Y entonces el profeta Samuel hace lo que hace un profeta: no negocia con los autoengaños, llama a las cosas por su nombre. El punto no es si Saúl tuvo o no tuvo “buenos sentimientos”. El punto es si obedeció. Y Samuel le deja una sentencia que atraviesa el corazón del ayuno: lo que Dios quiere no es que yo le ofrezca cosas para seguir haciendo lo mío, sino que yo le entregue el timón.

Ese es el ayuno que cuesta: renunciar a mi modo, a mis excusas, a mis vueltas, a mi “yo creo que esto sería mejor”. Porque ahí es donde uno descubre qué tan libre está. Y qué tan dócil es.

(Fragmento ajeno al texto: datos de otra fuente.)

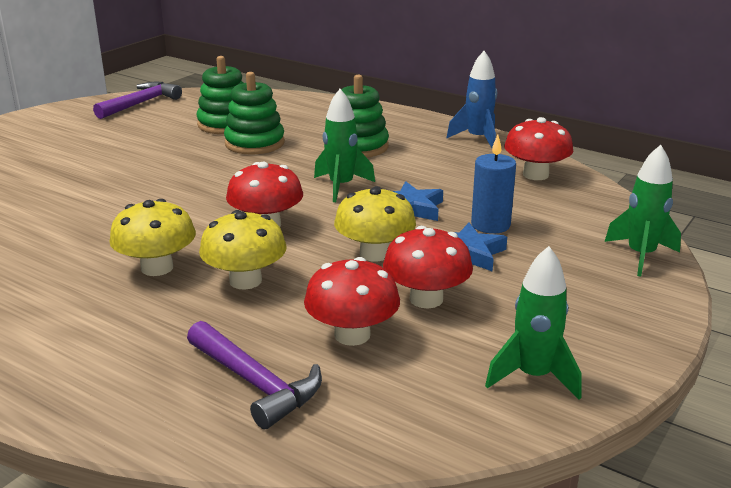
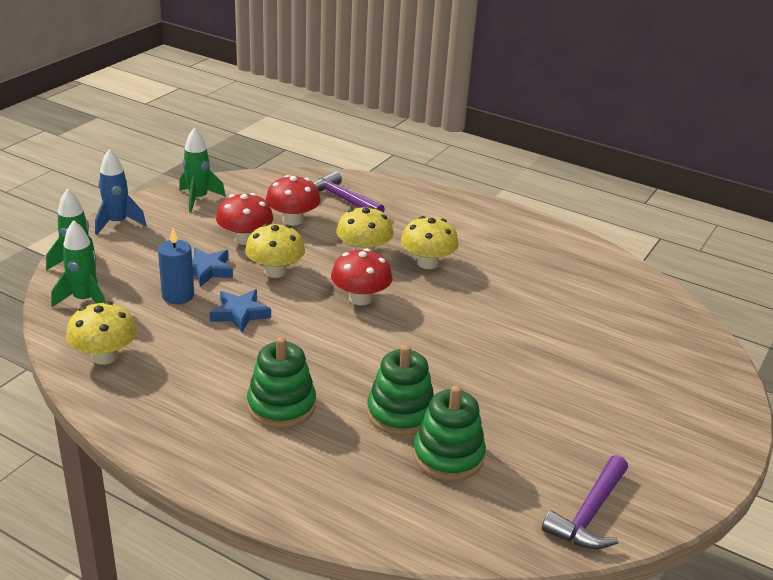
camera: 175 degrees right, 5 degrees up
green rocket [314,89,375,202] -> green rocket moved to [51,220,105,307]
blue rocket [446,51,497,148] -> blue rocket moved to [95,149,146,235]
red mushroom [504,117,573,180] -> yellow mushroom [66,301,137,365]

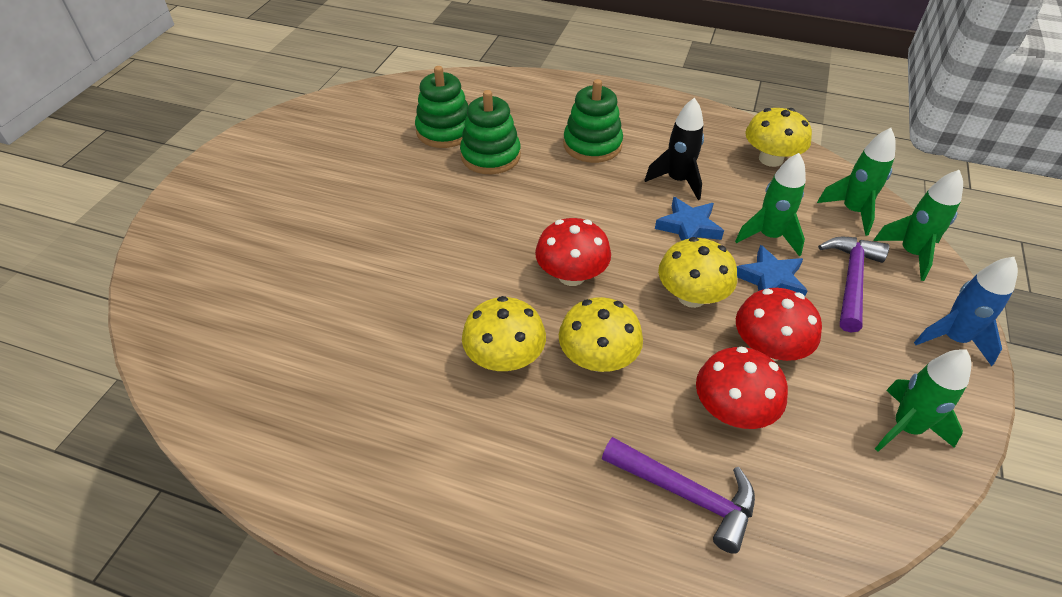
camera: 170 degrees right, 15 degrees up
blue candle [158,228,194,304] -> green rocket [735,153,806,257]
purple hammer [542,455,628,549] -> purple hammer moved to [818,237,889,332]
none -> black rocket [644,98,704,200]

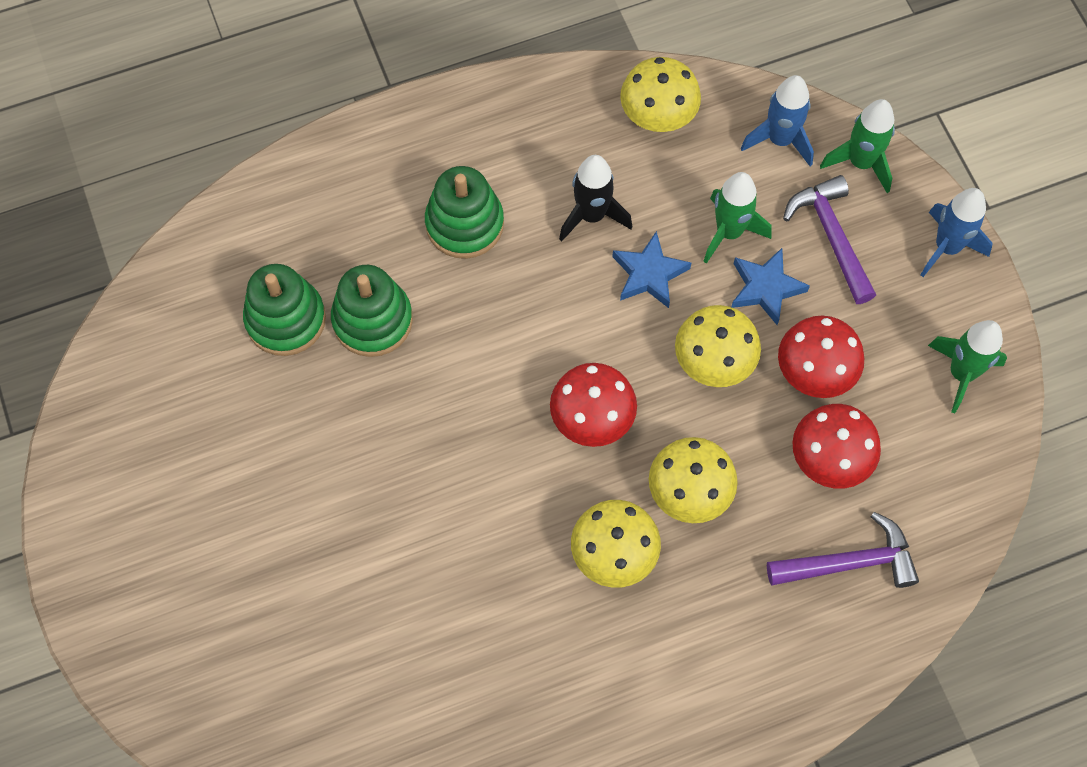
camera: 40 degrees left, 20 degrees up
green rocket [817,128,896,236] -> blue rocket [741,75,814,166]

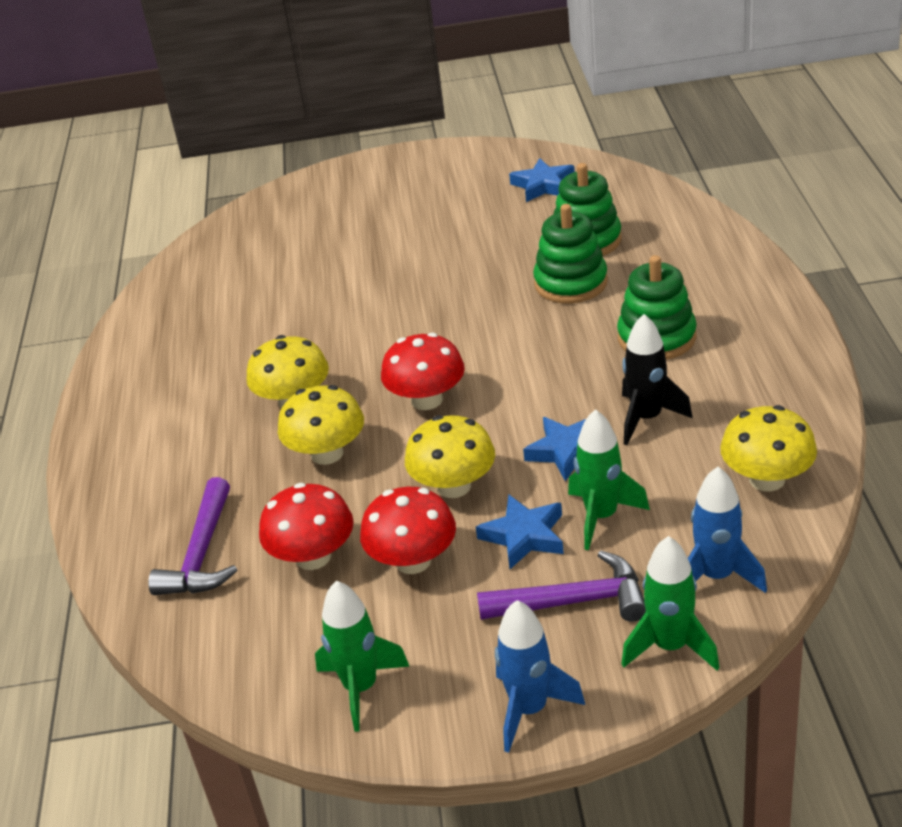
camera: 110 degrees right, 30 degrees down
none -> blue star [509,158,575,202]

3. La mortificación que vuelve flexible el alma

Por eso me ayuda mucho esa idea que aparece en un librito pequeño, pero muy fuerte: Los principios de la vida espiritual, del P. José Schrijvers. Él explica que la mortificación tiene un efecto muy concreto: le devuelve flexibilidad a la voluntad. Y sin esa flexibilidad, lo nuevo de Dios se rompe en nosotros, como el paño nuevo en tela vieja (cf. Mt 9,16): no porque Dios falle, sino porque yo estoy rígido por dentro.

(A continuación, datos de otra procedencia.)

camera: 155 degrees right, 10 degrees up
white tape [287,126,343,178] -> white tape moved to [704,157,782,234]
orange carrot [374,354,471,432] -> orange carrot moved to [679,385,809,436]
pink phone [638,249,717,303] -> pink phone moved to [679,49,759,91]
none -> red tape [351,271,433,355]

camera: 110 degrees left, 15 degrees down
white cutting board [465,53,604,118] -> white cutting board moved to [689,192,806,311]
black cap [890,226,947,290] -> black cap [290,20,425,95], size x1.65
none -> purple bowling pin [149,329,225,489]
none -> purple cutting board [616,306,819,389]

Esa rigidez no viene solo de la edad, viene de más atrás: del pecado original y de nuestros pecados personales acumulados, que van dejando la voluntad pesada, y las pasiones más violentas. Por eso a veces uno siente que quiere el bien, pero no tiene constancia; quiere arrancar, pero no persevera; quiere obedecer, pero se justifica.

Y aquí Schrijvers aterriza con mucha sabiduría: si la voluntad está débil por inacción o negligencia, hay que reeducarla. ¿Cómo? Con actos frecuentes, incluso pequeños, de mortificación. No para hacerse el fuerte, sino para hacerse dócil. Para que Dios pueda hacer lo que quiera con nosotros, y no lo que nosotros le dejamos.

4. El ayuno que más glorifica a Dios

Entonces, si hoy tengo que elegir un ayuno, elijo éste: ayunar de mi voluntad para que entre la de Dios. Ahí se juega la gloria de Dios en mí. Ahí se juega mi santificación. Ahí se juega, también, la imitación más profunda de Cristo, que vino a hacer no su voluntad humana aislada, sino la voluntad del Padre (cf. Jn 6,38).

Por eso el ayuno más alto no es el que me deja orgulloso, sino el que me deja obediente. Y la obediencia, cuando es por amor, termina siendo el sacrificio más agradable.